Theo Killion, A Better Chance Alumnus ‘70
Veteran Executive and former CEO of the Zale Corporation.
Coming from a coal mining town in West Virginia where my expectations weren't much greater than perhaps going to college (perhaps not), to going to a private school with young boys who were CEOs' sons and generals' sons and who came from these incredibly varying backgrounds really helped me to think about the world in a very different way and helped me compete academically in a way that was very different than I ever had before... As I have grown in my career and in my personal life, it's always felt like this incredible obligation to be able to create the situation that was so important to me for other children.Theo Killion
Architect of a 1400%+ Increase In Stock Price as CEO of Zales Corporation, Consummate Executive &
A Better Chance Alumnus in Hill School's Class of 1970
How he became a Scholar
Theo Killion can very easily imagine another path he might have taken. “I was from a poor background in West Virginia and my expectations were fairly low. I would have gone to high school in West Virginia. I would have graduated from high school in West Virginia. I suspect I would have gone to college, though that’s not clear, and I would probably have been working in a position somewhere in West Virginia. Not that any of that is bad. What A Better Chance did was that it opened up for me a whole new academic world: the rigors, the people I was exposed to, the quality of the education and literature. It literally changed the whole trajectory of my life.”
Theo’s first step off this path was a piece of advice from his best friend’s mother - the only college graduate he knew - which led to him applying for a summer program at West Virginia State College run by the (then new) Upward Bound program in 1967. He was one of two students in this program picked to take a private school aptitude test, and he began applying to private schools as well as to a program he’d never heard of called A Better Chance.
At the time, A Better Chance ran several summer programs, one of which was at Williams College in Massachusetts. Theo attended that program in 1968, just before beginning at the Hill School, a boarding school in Pennsylvania. As part of that program, he was exposed to largely African American children from all across the United States, all of them “spectacularly smart, very motivated, and incredibly unique.” Theo had always lived in an environment where Black people were a minority; being surrounded by such talented and intelligent African American peers changed the way he thought about everything. The following two summers he worked for A Better Chance directly, first as a tutor’s aide and then as a tutor himself.
After graduating from the Hill School, Theo studied English and History at Tufts University, graduating in 1973. He went on to get his Master of Education, also from Tufts, in 1975. Throughout his time in Boston, he was friends with a large group of other A Better Chance alumni attending the city’s many universities and colleges, which formed the basis for lifelong friendships that have followed him for fifty years.

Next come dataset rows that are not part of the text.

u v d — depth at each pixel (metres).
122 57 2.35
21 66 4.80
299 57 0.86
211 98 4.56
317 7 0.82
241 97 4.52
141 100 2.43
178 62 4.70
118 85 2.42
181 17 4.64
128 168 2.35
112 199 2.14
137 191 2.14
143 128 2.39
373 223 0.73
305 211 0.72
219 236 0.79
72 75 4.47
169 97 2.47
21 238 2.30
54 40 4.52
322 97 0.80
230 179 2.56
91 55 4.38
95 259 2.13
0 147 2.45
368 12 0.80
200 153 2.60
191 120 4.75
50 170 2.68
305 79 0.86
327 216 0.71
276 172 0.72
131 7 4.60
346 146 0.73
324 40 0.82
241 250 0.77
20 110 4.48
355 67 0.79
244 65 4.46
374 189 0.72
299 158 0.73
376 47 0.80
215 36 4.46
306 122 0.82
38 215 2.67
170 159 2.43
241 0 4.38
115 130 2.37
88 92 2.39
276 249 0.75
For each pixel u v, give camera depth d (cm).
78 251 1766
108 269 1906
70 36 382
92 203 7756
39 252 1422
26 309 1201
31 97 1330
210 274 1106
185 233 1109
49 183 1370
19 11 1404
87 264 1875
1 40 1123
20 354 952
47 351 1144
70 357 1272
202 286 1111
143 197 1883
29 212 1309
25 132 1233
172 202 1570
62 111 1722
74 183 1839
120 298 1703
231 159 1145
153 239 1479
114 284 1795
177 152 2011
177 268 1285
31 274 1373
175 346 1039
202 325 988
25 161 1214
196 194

In 1975, Theo started working at Macy’s, a company he would stay with across 20 years and multiple positions, including operations, human resources, and buying. He went on to work in executive level positions for the Home Shopping Network, the Limited, Tommy Hilfiger, and other major retailing companies before becoming an executive vice president of the Zale Corporation, a major jewelry retailer, in 2008. Later that year, he became the company’s president, and in 2010 was appointed CEO.
Over the next four years, Theo led a dramatic turnaround of the struggling business, defying the trends affecting the retail sector as a whole. When he became CEO, Zales was losing $120 million per year and the company stock was trading at $1.69; by the time he left in 2014, profits were at $90 million and the company stock had reached $21. Today he serves as the Vice Chairman of Herbert Mines, an executive search firm, and as a managing partner of the Sierra Institute, a Dallas-based human resources consortium.
In addition to serving on the boards of various for-profit entities, including Claire’s and Tailored Brands (the parent company of Men’s Wearhouse and Joseph A Bank), he has been on the board of A Better Chance since 2016.